This problem is going to reveal the first name of the offender.
Simplify the expression:
(6^4⋅6^9/6^3)3
If the simplified expression is
6^16
, the first name of the culprit is Mandy.
If the simplified expression is
6^18
, the first name of the culprit is Lila.
If the simplified expression is
6^30
, the first name of the culprit is Ervin.
If the simplified expression is
6^33
, the first name of the culprit is Dean.
Seems to me like it would be 6^30.
Reduce the division first, going by the rule that dividing numbers means subtracting exponents IF the base is the same.
6^9/6^3 = 6^6
6^4 * 6^6 = 6^10.
6^10 cubed = 6^30.
(6^4*6^9/6^3)^3 = (6^13/6^3)^33 = (6^10)^3 = 6^30.

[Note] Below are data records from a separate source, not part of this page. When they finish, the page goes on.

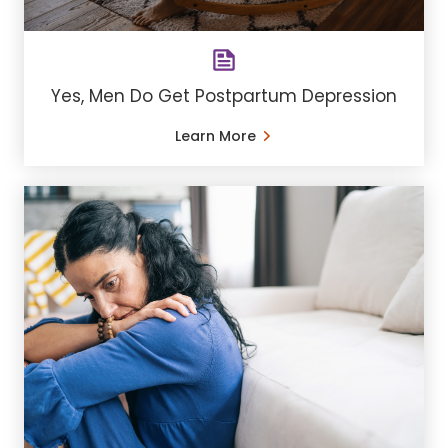
Yes, Men Do Get Postpartum Depression
Learn More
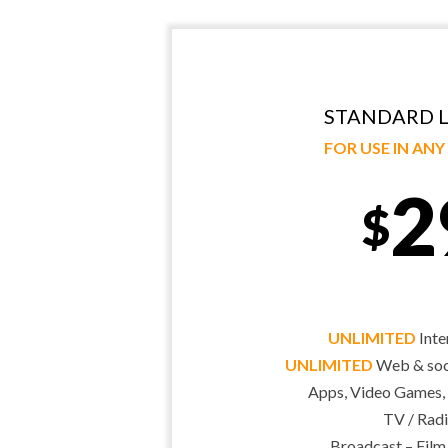
STANDARD L
FOR USE IN AN
2
$
UNLIMITED
Inte
UNLIMITED
Web & soci
Apps, Video Games,
TV / Radi
Broadcast – Film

To solve the problem and determine the culprit's first name, we need to simplify the given expression. Let's break down the process step by step.
The expression we're given is:
(6^4 * 6^9 / 6^3)^3
To simplify this expression, we can start by simplifying the exponents separately.

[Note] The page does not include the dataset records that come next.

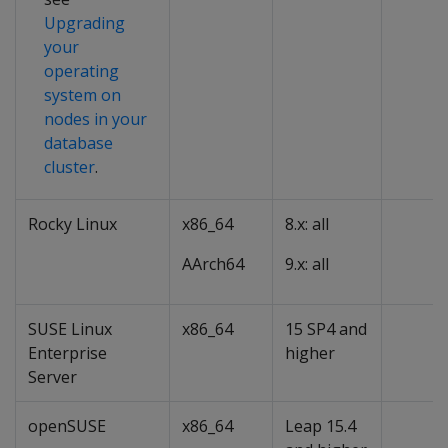
Upgrading
your
operating
system on
nodes in your
database
cluster
.
Rocky Linux
x86_64
8.x: all
AArch64
9.x: all
SUSE Linux
x86_64
15 SP4 and
Enterprise
higher
Server
openSUSE
x86_64
Leap 15.4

Using the exponent rule of multiplication, we add the exponents when the bases are the same. And when we divide the same bases, we subtract the exponents.
Let's simplify the exponents:
6^4 * 6^9 = 6^(4 + 9) = 6^13
Then, 6^13 / 6^3 = 6^(13 - 3) = 6^10
Now, we can substitute the simplified expression back into the original equation:
(6^10)^3 = 6^(10 * 3) = 6^30
Therefore, if the simplified expression is 6^30, the first name of the culprit is Ervin.